_STUDY MATERIAL_.
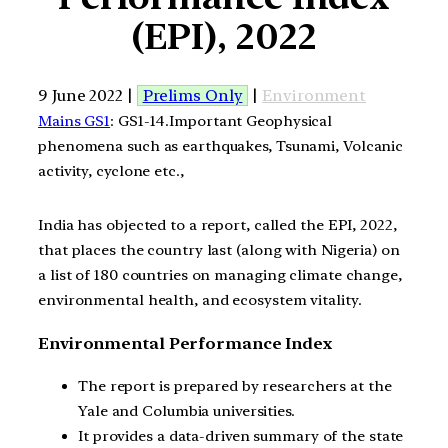
(EPI), 2022
9 June 2022 |
Prelims Only
|
Environment
Mains GS1
: GS1-14.Important Geophysical
phenomena such as earthquakes, Tsunami, Volcanic
activity, cyclone etc.,
India has objected to a report, called the EPI, 2022,
that places the country last (along with Nigeria) on
a list of 180 countries on managing climate change,
environmental health, and ecosystem vitality.
Environmental Performance Index
The report is prepared by researchers at the
Yale and Columbia universities.
It provides a data-driven summary of the state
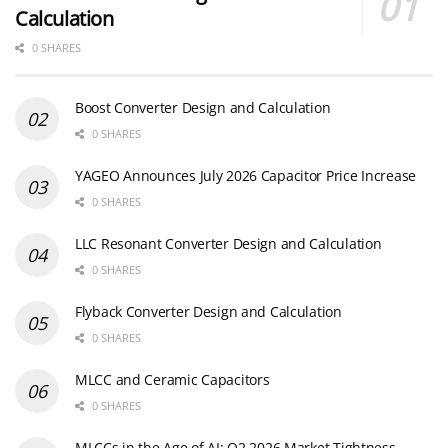
Calculation
0 SHARES
Boost Converter Design and Calculation
0 SHARES
YAGEO Announces July 2026 Capacitor Price Increase
0 SHARES
LLC Resonant Converter Design and Calculation
0 SHARES
Flyback Converter Design and Calculation
0 SHARES
MLCC and Ceramic Capacitors
0 SHARES
MLCCs in the Age of AI: Q2 2026 Market Tightness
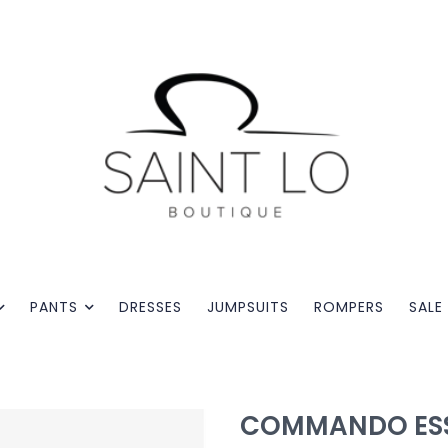
PANTS
DRESSES
JUMPSUITS
ROMPERS
SALE
COMMANDO ESS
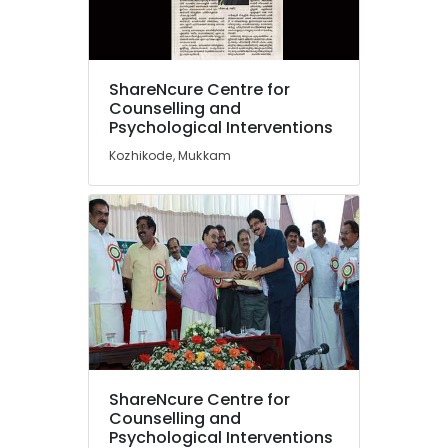
Irrational
Fears
in
Kozhikode
Location
ShareNcure Centre for
Motivation
Counselling and
Counseling
Psychological Interventions
Kozhikode
Services
Kozhikode, Mukkam
in
Ernakulam
Kozhikode
Thiruvananthapuram
Counselling
for
Thrissur
Irrational
Malappuram
Fears
in
Palakkad
Mukkam
Wayanad
Counselling
by
Kollam
PKA
ShareNcure Centre for
Rasheed
Kottayam
Counselling and
in
Psychological Interventions
Idukki
Kozhikode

_TASK DETAILS_. Your job is to reproduce the material exactly. Keep pictures out of it.

_WRITTEN REPLY_.
(EPI), 2022
9 June 2022 |
Prelims Only
|
Environment
Mains GS1
: GS1-14.Important Geophysical
phenomena such as earthquakes, Tsunami, Volcanic
activity, cyclone etc.,
India has objected to a report, called the EPI, 2022,
that places the country last (along with Nigeria) on
a list of 180 countries on managing climate change,
environmental health, and ecosystem vitality.
Environmental Performance Index
The report is prepared by researchers at the
Yale and Columbia universities.
It provides a data-driven summary of the state
Calculation
0 SHARES
Boost Converter Design and Calculation
0 SHARES
YAGEO Announces July 2026 Capacitor Price Increase
0 SHARES
LLC Resonant Converter Design and Calculation
0 SHARES
Flyback Converter Design and Calculation
0 SHARES
MLCC and Ceramic Capacitors
0 SHARES
MLCCs in the Age of AI: Q2 2026 Market Tightness
PANTS
DRESSES
JUMPSUITS
ROMPERS
SALE
COMMANDO ESS
Irrational
Fears
in
Kozhikode
Location
ShareNcure Centre for
Motivation
Counselling and
Counseling
Psychological Interventions
Kozhikode
Services
Kozhikode, Mukkam
in
Ernakulam
Kozhikode
Thiruvananthapuram
Counselling
for
Thrissur
Irrational
Malappuram
Fears
in
Palakkad
Mukkam
Wayanad
Counselling
by
Kollam
PKA
ShareNcure Centre for
Rasheed
Kottayam
Counselling and
in
Psychological Interventions
Idukki
Kozhikode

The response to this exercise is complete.